» **Task directions**
Copy word for word the portion of the passage below on public trust in the CDC, starting with "It is no surprise" and going on through "and get vaccinated.".

» **Text provided**
------------------------------------

The United States is facing a public health crisis. No, not some new measles epidemic or another new or resurgent infectious disease. A more fundamental crisis is unfolding because of declining trust in our public health system.
The federal government’s lead public health agency, the Centers for Disease Control and Prevention (CDC) is responsible for protecting people from international and interstate health threats. The CDC also collects public health data, does research, and provides technical support and guidance to state and local governments. To succeed in its many vital tasks, the CDC must be trusted as a rigorous, nonpartisan resource by the American people. But, unfortunately, over the past year, the agency has experienced a sharp decline in public trust.
The story begins with Ebola. Last fall, CDC officials were slow and inconsistent in responding when Ebola-infected travelers arrived in the United States. It only took a few cases in Texas and New York for widespread panic. Some 21 states rejected federal guidance on Ebola procedures and instead implemented their own more restrictive policies, including three-week mandatory quarantines of health care workers returning from West Africa, even though such drastic steps were criticized by many public health experts as being unnecessary and counterproductive.
Inconsistent federal and state policies and shifting and inadequate public pronouncements about Ebola contributed to an erosion of public confidence in the CDC. According to a CBS News poll in October 2014, 37% of respondents rated the CDC as excellent/good, while 60% rated it fair/poor. This reflected a sharp decline from a May 2013 Gallup poll in which 60% of the American public rated the CDC as excellent/good. Of course, even a 60% positive rating is worrisomely low for such an important agency.
Sadly, trust in U.S. public health authorities has been in decline for years. Despite clear recommendations and overwhelming scientific evidence, significant numbers of Americans have chosen not to get vaccinations for themselves and their children, which contributed to the recent outbreak of measles.
It is no surprise that political party affiliations have been shown to be closely associated with trust in the government’s public health pronouncements. For example, shortly after President Obama took office in 2009, there was a public health crisis with the outbreak of the H1N1 influenza virus. Nearly half the population refused to get vaccinated, and studies showed that Democrats were more likely to accept the CDC’s recommendations and get vaccinated.
Can trust in the CDC be restored?
America’s increasingly rancorous political culture is part of the problem. But surely the answer cannot be simply to blame personalities and unfolding political disputes, and merely hope for the arrival of a better political climate.
Here is a modest proposal: Change the term of the CDC director to a fixed span of ten years, instead of having agency heads serve at the pleasure of the president.
Since 1942, the average tenure of a CDC director has been only about four years. As suggested by the example of the Governors of the Federal Reserve, long, clearly defined terms can potentially reduce the role of partisanship in appointments of vital public posts. If the term at the CDC were ten years, each director would serve during two or three presidential administrations and possibly enjoy greater bipartisan credibility.

------------------------------------

(Stored data)
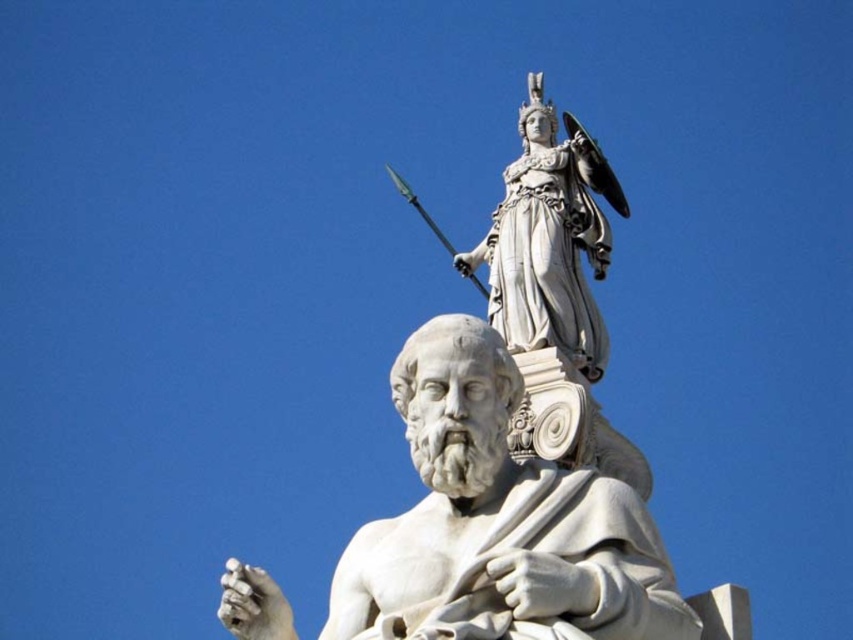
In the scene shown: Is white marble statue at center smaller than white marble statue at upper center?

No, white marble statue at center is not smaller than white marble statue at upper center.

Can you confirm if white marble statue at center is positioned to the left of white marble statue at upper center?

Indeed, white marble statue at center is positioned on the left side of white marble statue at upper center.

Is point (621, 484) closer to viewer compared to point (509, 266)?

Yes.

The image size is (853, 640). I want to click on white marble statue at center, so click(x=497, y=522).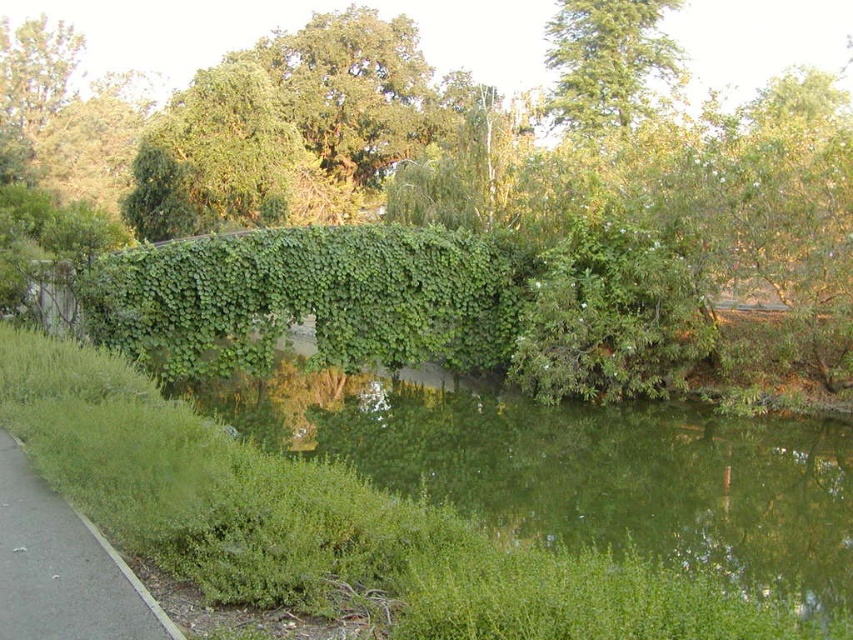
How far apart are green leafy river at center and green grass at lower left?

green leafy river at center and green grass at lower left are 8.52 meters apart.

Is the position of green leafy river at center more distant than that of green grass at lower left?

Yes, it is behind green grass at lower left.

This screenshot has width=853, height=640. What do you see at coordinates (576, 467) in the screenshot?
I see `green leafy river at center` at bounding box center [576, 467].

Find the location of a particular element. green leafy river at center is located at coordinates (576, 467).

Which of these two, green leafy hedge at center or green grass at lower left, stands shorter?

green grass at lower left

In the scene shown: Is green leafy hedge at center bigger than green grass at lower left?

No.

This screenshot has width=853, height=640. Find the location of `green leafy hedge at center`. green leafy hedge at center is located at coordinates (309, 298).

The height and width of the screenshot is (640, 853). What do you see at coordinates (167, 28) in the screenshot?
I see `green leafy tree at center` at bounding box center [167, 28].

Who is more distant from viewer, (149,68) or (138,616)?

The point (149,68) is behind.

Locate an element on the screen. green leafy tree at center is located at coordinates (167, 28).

------------------------------------

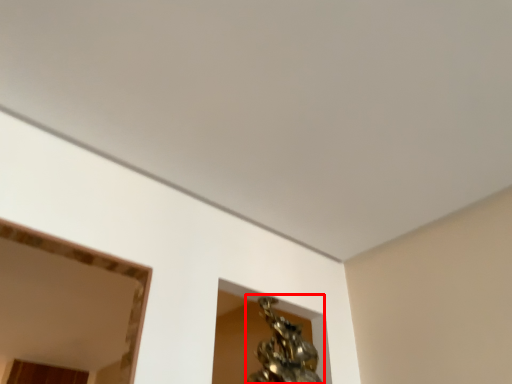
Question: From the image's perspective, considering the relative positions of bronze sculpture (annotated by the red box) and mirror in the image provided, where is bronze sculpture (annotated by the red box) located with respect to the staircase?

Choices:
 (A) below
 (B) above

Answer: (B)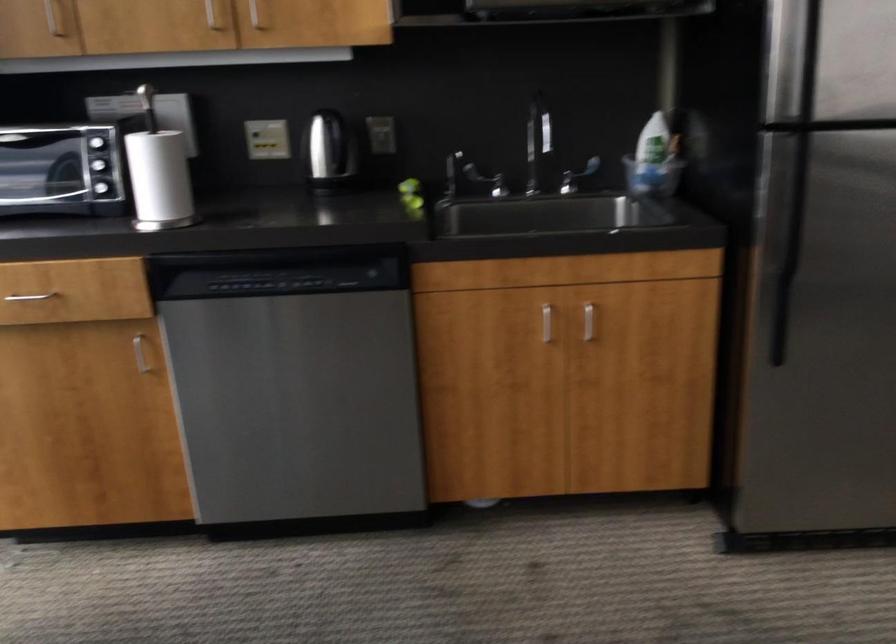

------------------------------------

» **Result of this exercise**
It is no surprise that political party affiliations have been shown to be closely associated with trust in the government’s public health pronouncements. For example, shortly after President Obama took office in 2009, there was a public health crisis with the outbreak of the H1N1 influenza virus. Nearly half the population refused to get vaccinated, and studies showed that Democrats were more likely to accept the CDC’s recommendations and get vaccinated.